◆ **EXERCISE OBJECTIVE**
Your answer is every line of the material below in which the string "likely" occurs.

+++ RAW DATA +++

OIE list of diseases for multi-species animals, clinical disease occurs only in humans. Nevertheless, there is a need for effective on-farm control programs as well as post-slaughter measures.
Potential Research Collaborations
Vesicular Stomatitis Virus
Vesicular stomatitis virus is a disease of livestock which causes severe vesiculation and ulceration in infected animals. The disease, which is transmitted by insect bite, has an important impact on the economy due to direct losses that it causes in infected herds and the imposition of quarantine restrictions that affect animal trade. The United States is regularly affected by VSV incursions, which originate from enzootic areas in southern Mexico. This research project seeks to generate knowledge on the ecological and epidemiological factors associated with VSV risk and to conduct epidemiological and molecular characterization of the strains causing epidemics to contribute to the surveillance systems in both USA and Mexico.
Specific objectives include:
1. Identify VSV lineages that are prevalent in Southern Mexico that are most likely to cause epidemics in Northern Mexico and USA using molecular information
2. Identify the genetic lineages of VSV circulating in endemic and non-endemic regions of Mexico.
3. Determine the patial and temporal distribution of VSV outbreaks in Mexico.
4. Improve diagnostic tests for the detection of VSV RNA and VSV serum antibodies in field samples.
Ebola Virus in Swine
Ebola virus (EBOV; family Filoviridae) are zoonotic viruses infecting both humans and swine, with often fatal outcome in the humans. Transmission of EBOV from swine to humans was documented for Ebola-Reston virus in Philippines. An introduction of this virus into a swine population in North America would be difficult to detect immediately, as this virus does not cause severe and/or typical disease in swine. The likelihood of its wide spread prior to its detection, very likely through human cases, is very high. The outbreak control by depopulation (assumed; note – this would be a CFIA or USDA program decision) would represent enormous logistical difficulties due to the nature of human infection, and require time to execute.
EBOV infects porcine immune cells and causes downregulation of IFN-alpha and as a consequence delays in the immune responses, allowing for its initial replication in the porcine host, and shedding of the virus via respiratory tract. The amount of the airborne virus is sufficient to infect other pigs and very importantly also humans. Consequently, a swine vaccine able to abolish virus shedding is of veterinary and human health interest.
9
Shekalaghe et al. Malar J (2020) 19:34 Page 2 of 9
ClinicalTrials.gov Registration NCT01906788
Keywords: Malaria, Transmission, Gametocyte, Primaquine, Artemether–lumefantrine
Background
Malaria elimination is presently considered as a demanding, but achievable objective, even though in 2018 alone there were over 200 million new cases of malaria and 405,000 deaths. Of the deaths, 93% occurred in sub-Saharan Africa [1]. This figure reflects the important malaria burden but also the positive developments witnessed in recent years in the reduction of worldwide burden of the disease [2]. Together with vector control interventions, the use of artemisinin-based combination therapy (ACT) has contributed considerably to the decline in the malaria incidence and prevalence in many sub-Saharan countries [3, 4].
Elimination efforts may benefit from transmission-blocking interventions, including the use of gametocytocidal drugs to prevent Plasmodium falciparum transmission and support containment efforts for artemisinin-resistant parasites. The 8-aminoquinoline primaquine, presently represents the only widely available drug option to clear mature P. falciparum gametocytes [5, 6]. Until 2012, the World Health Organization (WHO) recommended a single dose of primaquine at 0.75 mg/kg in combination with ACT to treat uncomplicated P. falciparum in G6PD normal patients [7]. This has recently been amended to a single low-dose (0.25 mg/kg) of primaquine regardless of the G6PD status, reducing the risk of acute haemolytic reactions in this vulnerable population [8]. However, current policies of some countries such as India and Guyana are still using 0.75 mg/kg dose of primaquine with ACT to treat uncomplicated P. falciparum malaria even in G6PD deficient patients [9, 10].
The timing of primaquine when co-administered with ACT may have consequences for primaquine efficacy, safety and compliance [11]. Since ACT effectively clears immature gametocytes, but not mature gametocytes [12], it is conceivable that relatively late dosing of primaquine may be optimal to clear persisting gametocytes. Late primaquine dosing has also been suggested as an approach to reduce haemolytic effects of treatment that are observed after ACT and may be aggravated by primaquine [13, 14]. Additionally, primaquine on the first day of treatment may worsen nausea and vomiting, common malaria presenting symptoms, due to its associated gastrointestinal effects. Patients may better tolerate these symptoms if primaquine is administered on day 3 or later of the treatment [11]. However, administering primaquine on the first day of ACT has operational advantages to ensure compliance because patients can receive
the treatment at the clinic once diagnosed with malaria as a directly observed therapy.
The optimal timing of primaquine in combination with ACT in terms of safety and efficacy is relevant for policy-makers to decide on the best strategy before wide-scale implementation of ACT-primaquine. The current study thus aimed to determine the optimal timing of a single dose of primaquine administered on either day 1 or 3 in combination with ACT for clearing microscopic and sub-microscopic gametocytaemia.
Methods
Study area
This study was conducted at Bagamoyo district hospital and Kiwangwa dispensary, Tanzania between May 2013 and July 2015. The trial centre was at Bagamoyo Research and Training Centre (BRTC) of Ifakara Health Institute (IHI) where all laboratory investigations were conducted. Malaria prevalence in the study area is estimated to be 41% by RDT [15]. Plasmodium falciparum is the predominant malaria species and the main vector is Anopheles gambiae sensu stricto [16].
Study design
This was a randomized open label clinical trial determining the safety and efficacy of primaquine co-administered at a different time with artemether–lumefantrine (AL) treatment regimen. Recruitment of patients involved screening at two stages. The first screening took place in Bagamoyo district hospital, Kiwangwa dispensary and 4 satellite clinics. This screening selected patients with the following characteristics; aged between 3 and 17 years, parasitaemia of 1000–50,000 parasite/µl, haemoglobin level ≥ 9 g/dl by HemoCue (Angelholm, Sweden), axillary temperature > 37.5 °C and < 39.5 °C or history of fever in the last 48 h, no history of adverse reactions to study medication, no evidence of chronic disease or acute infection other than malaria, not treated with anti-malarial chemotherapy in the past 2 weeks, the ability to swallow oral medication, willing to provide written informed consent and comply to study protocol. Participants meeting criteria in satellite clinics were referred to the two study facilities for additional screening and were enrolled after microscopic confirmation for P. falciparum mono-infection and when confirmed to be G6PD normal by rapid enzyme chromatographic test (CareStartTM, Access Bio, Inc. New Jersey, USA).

+++

◆ **EXERCISE RESULT**
1. Identify VSV lineages that are prevalent in Southern Mexico that are most likely to cause epidemics in Northern Mexico and USA using molecular information
Ebola virus (EBOV; family Filoviridae) are zoonotic viruses infecting both humans and swine, with often fatal outcome in the humans. Transmission of EBOV from swine to humans was documented for Ebola-Reston virus in Philippines. An introduction of this virus into a swine population in North America would be difficult to detect immediately, as this virus does not cause severe and/or typical disease in swine. The likelihood of its wide spread prior to its detection, very likely through human cases, is very high. The outbreak control by depopulation (assumed; note – this would be a CFIA or USDA program decision) would represent enormous logistical difficulties due to the nature of human infection, and require time to execute.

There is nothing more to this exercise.